[[ Collected material, beginning ]]

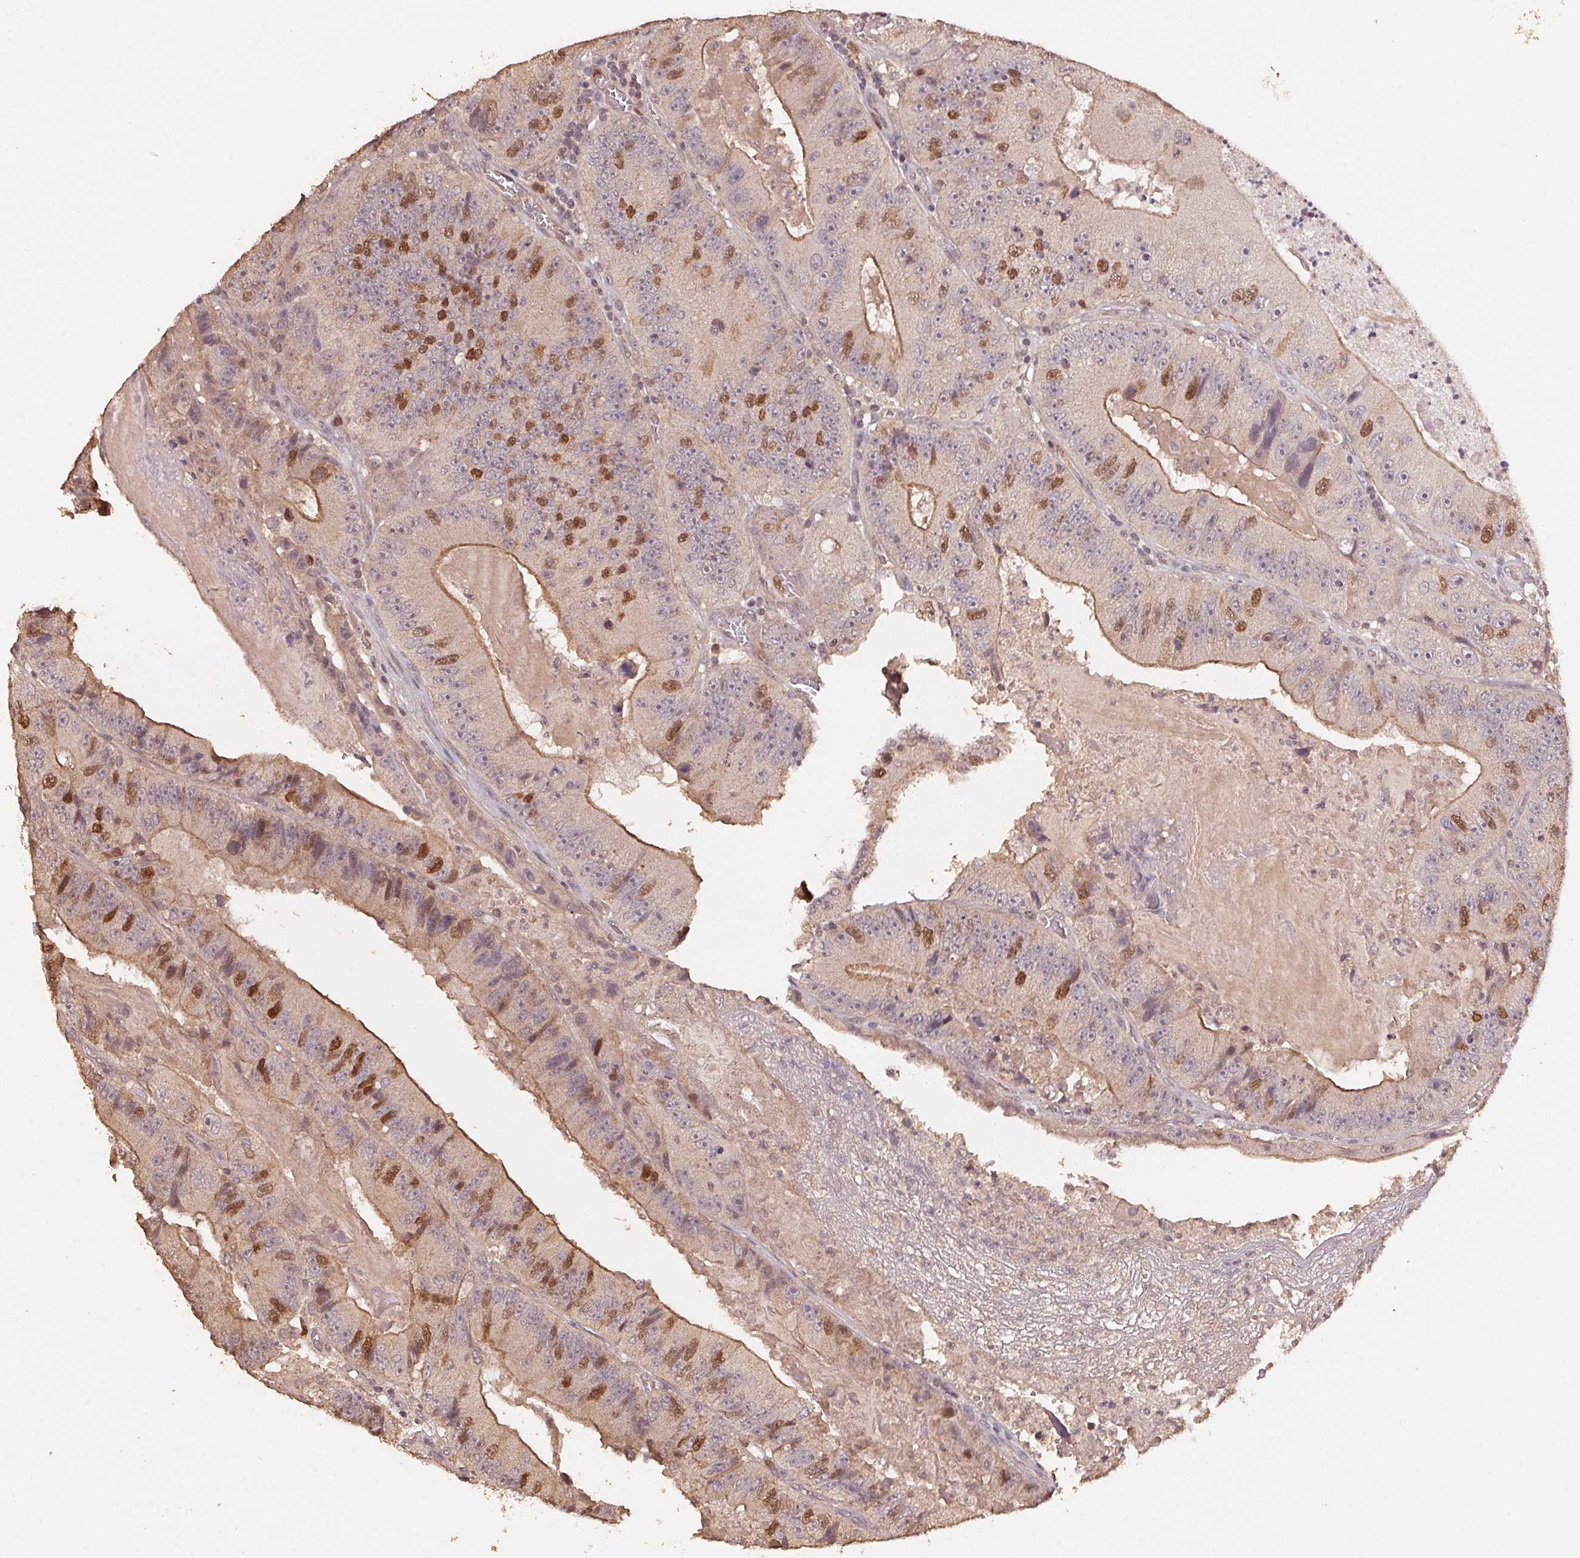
{"staining": {"intensity": "strong", "quantity": "<25%", "location": "cytoplasmic/membranous,nuclear"}, "tissue": "colorectal cancer", "cell_type": "Tumor cells", "image_type": "cancer", "snomed": [{"axis": "morphology", "description": "Adenocarcinoma, NOS"}, {"axis": "topography", "description": "Colon"}], "caption": "A photomicrograph of colorectal cancer (adenocarcinoma) stained for a protein reveals strong cytoplasmic/membranous and nuclear brown staining in tumor cells.", "gene": "CENPF", "patient": {"sex": "female", "age": 86}}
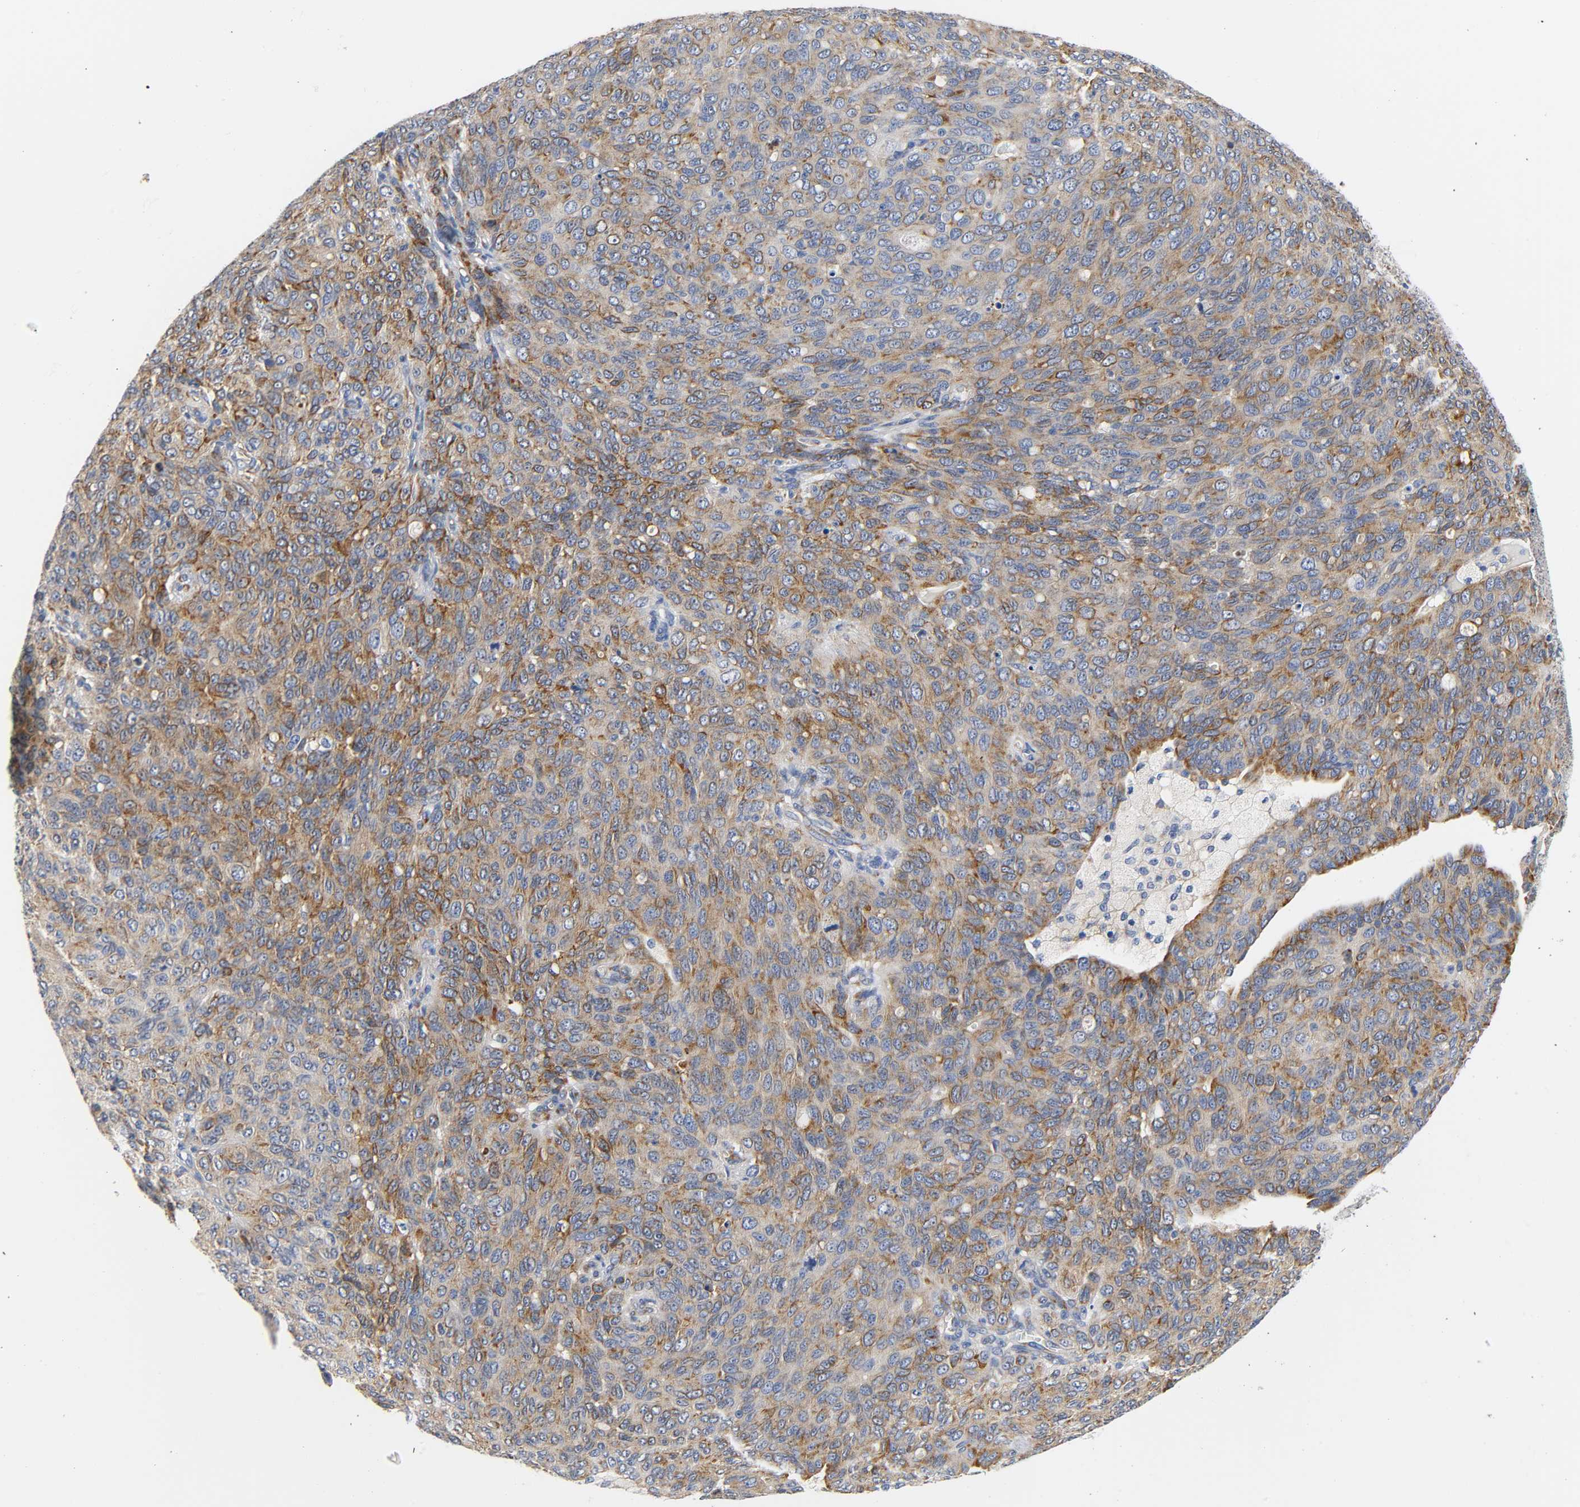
{"staining": {"intensity": "moderate", "quantity": ">75%", "location": "cytoplasmic/membranous"}, "tissue": "ovarian cancer", "cell_type": "Tumor cells", "image_type": "cancer", "snomed": [{"axis": "morphology", "description": "Carcinoma, endometroid"}, {"axis": "topography", "description": "Ovary"}], "caption": "About >75% of tumor cells in ovarian cancer show moderate cytoplasmic/membranous protein expression as visualized by brown immunohistochemical staining.", "gene": "REL", "patient": {"sex": "female", "age": 60}}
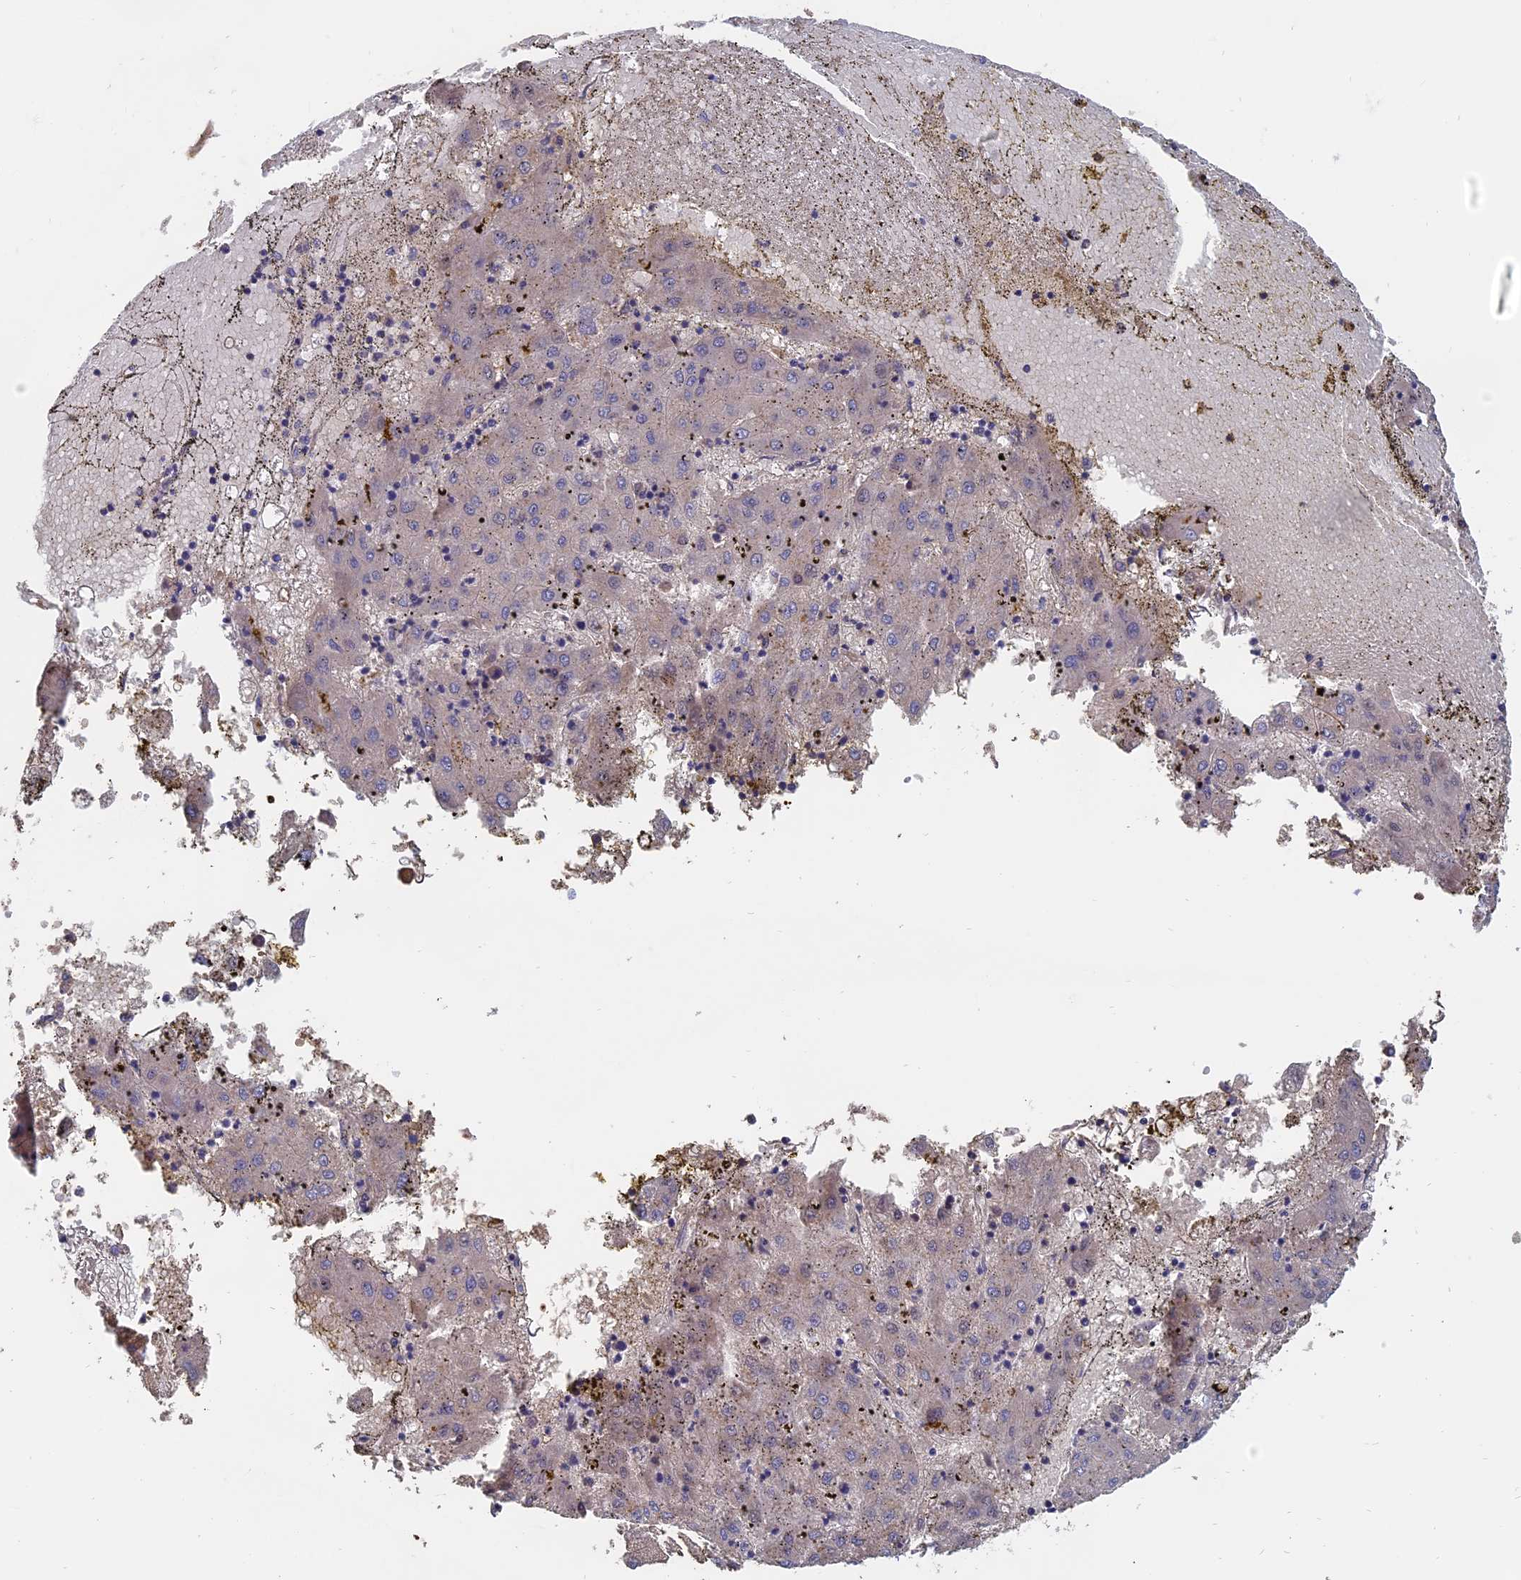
{"staining": {"intensity": "negative", "quantity": "none", "location": "none"}, "tissue": "liver cancer", "cell_type": "Tumor cells", "image_type": "cancer", "snomed": [{"axis": "morphology", "description": "Carcinoma, Hepatocellular, NOS"}, {"axis": "topography", "description": "Liver"}], "caption": "An IHC photomicrograph of hepatocellular carcinoma (liver) is shown. There is no staining in tumor cells of hepatocellular carcinoma (liver).", "gene": "SLC33A1", "patient": {"sex": "male", "age": 72}}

[[ Collected material, end ]]

## Exercise objective
In transcribing the material above, reproduce each line exactly and include none of the pictures.

## Expected answer
{"staining": {"intensity": "strong", "quantity": "<25%", "location": "cytoplasmic/membranous,nuclear"}, "tissue": "colorectal cancer", "cell_type": "Tumor cells", "image_type": "cancer", "snomed": [{"axis": "morphology", "description": "Adenocarcinoma, NOS"}, {"axis": "topography", "description": "Colon"}], "caption": "A photomicrograph of colorectal cancer (adenocarcinoma) stained for a protein reveals strong cytoplasmic/membranous and nuclear brown staining in tumor cells.", "gene": "CENPF", "patient": {"sex": "female", "age": 86}}
{"staining": {"intensity": "moderate", "quantity": ">75%", "location": "cytoplasmic/membranous"}, "tissue": "ovarian cancer", "cell_type": "Tumor cells", "image_type": "cancer", "snomed": [{"axis": "morphology", "description": "Carcinoma, endometroid"}, {"axis": "topography", "description": "Ovary"}], "caption": "About >75% of tumor cells in ovarian cancer show moderate cytoplasmic/membranous protein expression as visualized by brown immunohistochemical staining.", "gene": "REL", "patient": {"sex": "female", "age": 60}}
{"staining": {"intensity": "negative", "quantity": "none", "location": "none"}, "tissue": "liver cancer", "cell_type": "Tumor cells", "image_type": "cancer", "snomed": [{"axis": "morphology", "description": "Carcinoma, Hepatocellular, NOS"}, {"axis": "topography", "description": "Liver"}], "caption": "An IHC photomicrograph of hepatocellular carcinoma (liver) is shown. There is no staining in tumor cells of hepatocellular carcinoma (liver).", "gene": "SLC33A1", "patient": {"sex": "male", "age": 72}}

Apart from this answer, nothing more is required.